* **YOUR GOAL**: Gather every line below that contains the word "Battery" and copy each one out in full.

* **INPUT**:
──────────────────────────────

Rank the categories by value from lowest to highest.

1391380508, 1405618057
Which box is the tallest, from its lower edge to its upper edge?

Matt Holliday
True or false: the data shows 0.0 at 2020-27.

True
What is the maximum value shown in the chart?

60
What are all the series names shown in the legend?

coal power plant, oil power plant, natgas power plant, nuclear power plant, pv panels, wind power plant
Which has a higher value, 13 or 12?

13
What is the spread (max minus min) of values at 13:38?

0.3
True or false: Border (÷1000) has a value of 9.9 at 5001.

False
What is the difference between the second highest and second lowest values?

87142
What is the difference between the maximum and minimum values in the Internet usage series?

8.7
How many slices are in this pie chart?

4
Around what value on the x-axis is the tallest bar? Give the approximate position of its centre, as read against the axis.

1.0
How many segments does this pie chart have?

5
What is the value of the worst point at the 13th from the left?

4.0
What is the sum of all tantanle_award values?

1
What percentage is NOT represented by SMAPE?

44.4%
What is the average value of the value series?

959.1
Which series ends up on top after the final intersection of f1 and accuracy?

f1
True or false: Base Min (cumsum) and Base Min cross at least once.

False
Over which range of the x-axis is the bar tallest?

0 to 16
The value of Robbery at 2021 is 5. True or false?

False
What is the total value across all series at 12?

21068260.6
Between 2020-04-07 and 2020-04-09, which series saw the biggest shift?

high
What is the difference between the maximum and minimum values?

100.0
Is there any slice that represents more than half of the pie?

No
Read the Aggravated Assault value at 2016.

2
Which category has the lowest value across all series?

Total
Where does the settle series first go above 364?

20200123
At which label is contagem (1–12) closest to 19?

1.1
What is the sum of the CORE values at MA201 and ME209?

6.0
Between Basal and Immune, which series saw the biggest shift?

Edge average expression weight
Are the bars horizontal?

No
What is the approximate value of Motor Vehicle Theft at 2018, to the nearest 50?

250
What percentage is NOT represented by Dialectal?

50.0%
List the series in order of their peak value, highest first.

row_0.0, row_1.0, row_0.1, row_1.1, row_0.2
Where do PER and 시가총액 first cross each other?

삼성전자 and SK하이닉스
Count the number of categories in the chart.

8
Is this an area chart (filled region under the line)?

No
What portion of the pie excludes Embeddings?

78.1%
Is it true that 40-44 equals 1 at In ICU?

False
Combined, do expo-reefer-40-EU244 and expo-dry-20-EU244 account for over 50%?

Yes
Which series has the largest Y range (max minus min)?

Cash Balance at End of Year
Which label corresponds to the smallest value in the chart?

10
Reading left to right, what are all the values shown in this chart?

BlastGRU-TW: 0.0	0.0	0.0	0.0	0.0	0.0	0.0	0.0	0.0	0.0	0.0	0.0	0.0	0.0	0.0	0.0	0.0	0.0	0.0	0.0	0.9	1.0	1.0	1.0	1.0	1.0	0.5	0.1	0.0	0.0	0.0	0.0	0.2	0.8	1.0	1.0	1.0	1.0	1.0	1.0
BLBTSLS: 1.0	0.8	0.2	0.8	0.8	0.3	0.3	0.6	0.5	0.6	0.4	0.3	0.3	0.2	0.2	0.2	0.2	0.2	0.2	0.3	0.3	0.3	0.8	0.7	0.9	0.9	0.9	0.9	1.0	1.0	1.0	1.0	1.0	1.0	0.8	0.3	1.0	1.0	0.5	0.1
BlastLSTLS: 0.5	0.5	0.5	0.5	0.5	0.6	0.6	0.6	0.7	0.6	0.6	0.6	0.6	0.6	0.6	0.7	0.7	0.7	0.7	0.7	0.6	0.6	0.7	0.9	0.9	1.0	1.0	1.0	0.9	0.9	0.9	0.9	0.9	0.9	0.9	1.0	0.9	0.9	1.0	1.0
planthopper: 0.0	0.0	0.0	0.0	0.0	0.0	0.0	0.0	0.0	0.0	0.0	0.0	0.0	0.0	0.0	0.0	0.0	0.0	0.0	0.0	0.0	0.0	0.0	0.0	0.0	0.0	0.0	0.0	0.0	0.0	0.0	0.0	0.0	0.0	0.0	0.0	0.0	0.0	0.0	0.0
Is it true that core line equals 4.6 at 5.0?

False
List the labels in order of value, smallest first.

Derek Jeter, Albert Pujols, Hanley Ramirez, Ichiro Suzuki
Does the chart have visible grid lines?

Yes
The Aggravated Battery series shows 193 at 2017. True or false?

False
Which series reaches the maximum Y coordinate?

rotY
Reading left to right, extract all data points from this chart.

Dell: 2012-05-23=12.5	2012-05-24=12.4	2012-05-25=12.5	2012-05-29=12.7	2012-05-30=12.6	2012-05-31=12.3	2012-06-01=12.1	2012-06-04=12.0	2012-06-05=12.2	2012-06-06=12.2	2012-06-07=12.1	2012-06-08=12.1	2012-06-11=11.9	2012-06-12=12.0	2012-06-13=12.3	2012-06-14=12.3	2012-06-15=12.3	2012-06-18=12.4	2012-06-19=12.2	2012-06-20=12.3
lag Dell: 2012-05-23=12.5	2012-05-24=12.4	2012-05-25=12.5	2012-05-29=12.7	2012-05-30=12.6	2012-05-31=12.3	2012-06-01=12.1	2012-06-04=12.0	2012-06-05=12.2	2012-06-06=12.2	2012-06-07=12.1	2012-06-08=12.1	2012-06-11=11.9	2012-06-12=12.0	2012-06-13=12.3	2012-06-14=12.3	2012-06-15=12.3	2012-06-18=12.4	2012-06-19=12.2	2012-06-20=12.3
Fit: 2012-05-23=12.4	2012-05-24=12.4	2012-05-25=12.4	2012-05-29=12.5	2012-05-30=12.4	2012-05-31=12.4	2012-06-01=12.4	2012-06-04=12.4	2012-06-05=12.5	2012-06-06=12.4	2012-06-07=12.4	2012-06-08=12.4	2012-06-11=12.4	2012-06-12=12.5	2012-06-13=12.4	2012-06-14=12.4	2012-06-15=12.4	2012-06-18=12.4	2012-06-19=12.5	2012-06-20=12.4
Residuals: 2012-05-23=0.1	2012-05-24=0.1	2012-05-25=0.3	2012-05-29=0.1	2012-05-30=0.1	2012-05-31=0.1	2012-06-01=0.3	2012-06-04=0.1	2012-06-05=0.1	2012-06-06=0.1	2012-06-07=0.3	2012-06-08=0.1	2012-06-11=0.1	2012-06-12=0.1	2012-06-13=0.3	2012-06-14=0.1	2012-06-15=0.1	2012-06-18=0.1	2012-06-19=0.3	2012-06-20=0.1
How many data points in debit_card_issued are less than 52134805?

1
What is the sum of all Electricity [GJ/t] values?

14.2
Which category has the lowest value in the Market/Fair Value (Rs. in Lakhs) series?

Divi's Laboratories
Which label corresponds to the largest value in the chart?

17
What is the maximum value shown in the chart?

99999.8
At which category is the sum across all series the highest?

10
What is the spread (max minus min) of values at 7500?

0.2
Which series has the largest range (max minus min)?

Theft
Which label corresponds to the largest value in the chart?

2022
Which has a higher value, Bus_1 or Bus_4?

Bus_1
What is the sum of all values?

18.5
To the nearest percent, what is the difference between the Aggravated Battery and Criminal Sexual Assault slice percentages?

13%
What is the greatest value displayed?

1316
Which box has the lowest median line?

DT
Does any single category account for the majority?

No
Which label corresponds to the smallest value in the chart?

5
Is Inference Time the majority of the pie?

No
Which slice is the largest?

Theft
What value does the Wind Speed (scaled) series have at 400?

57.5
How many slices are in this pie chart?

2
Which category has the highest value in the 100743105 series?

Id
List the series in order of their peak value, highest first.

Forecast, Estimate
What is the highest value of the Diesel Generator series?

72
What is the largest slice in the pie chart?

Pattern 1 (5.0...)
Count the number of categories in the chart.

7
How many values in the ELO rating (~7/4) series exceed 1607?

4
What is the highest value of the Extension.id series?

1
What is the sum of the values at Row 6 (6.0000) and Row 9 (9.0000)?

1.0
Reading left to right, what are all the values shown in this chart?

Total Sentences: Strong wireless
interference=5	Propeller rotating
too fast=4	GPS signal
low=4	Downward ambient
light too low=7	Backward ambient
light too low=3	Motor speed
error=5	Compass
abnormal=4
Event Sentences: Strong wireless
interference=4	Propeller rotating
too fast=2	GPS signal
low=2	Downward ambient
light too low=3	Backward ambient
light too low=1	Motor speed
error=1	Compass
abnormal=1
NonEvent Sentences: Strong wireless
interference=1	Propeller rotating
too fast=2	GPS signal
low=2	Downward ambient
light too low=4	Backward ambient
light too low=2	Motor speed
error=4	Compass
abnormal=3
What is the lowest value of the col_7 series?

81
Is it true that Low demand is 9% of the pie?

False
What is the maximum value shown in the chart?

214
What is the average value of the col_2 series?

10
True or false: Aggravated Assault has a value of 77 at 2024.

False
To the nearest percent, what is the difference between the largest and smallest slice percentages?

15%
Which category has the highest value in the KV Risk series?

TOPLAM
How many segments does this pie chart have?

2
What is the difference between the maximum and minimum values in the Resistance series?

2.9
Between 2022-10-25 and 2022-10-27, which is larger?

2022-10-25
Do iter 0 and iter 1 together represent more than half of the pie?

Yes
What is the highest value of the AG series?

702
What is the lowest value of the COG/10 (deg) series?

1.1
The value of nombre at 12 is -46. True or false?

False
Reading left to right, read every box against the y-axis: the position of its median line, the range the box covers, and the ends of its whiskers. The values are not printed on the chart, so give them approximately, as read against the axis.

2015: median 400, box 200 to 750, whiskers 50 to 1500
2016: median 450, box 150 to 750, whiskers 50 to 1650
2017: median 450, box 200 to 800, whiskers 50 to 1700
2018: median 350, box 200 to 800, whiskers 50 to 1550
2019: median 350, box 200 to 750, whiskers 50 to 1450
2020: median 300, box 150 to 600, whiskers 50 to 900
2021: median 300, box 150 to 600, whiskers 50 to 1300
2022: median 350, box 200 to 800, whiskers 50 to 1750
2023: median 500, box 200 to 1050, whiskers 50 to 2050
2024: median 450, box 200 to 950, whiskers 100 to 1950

──────────────────────────────

* **ANSWER BOX**:
The Aggravated Battery series shows 193 at 2017. True or false?
To the nearest percent, what is the difference between the Aggravated Battery and Criminal Sexual Assault slice percentages?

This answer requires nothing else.